The end of the cookie-cutter model
By Winnie Harlow
inever wanted to be a model, growing up in Toronto, Canada, I was always asked by my friends, who had a T-shirt line or were having a little community runway show, to model for them. I remember a friend telling me, “I can see you on the cover of Vogue.” And I looked at her like, ‘OK, whatever…’ Not because I thought I couldn’t be a model; I just never thought about it at all. But then Instagram was becoming a thing and I began posting pictures of myself, and people were liking them. I thought, ‘You know what, why not give it a shot?’ That was 2013, and the beginning of the time when models who weren’t cookie-cutter pretty were getting booked. Right now, it’s so beautiful that there are so many different people and sizes being represented. Growing up, I would never have imagined someone with vitiligo or freckles on the cover of a magazine. Just the fact that Adwoa Aboah’s gorgeous face was on the cover of British Vogue, wouldn’t have happened before.
When it comes to inclusiveness, the modelling industry still has a lot to do. For example, with hair stylists: just because you’ve worked on one black person’s hair doesn’t mean you know all black hair. There are so many people who are like, “Yeah! I’ve worked on a black girl before. I know black hair.” And then they still reach for the tongs or use high heat.
With makeup artists, we need to have more people who know how to work with someone with a dark skin tone and not have it turn grey or ashy. Even during Fashion Week, I was backstage and put in front of a makeup artist, and I looked at the range of foundation tones she had – she didn’t even have colours dark enough for my skin. If you don’t even have shades dark enough for me, that’s saying a lot. We have to keep educating people.

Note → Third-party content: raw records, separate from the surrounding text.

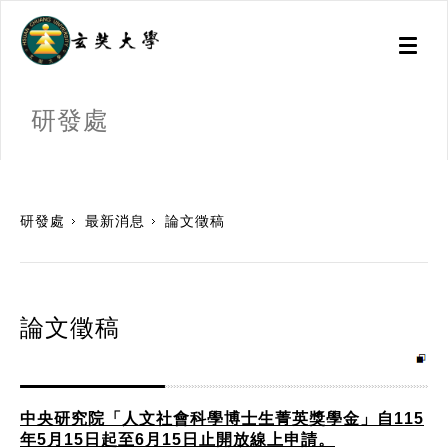
Toggl
naviga
研發處
:::
研發處
最新消息
論文徵稿
論文徵稿
中央研究院「人文社會科學博士生菁英獎學金」自115
年5月15日起至6月15日止開放線上申請。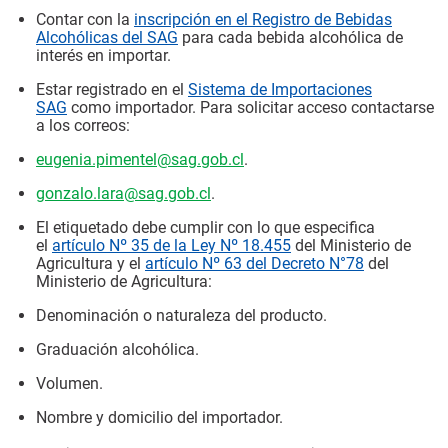
Contar con la
inscripción en el Registro de Bebidas
Alcohólicas del SAG
para cada bebida alcohólica de
interés en importar.
Estar registrado en el
Sistema de Importaciones
SAG
como importador. Para solicitar acceso contactarse
a los correos:
eugenia.pimentel@sag.gob.cl
.
gonzalo.lara@sag.gob.cl
.
El etiquetado debe cumplir con lo que especifica
el
artículo Nº 35 de la Ley Nº 18.455
del Ministerio de
Agricultura y el
artículo Nº 63 del Decreto N°78
del
Ministerio de Agricultura:
Denominación o naturaleza del producto.
Graduación alcohólica.
Volumen.
Nombre y domicilio del importador.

When a British newspaper ran a picture of me with a caption describing me as a “vitiligo sufferer”, it tore me to shreds. I said to my agent, “Really, again? Is this a joke?” That’s how I feel every single time I see that word placed beside my name. It’s something I see often, so I felt like I should say something. It’s cruel for anyone to describe me as a sufferer, and it takes away from everything else – I’m 100% excelling in everything I do. Today, I represent a different standard of what is traditionally considered beautiful. Sometimes I say there are a million different standards of beauty; sometimes I say there are no standards of beauty. In the end, it’s the same thing: we’re all beautiful.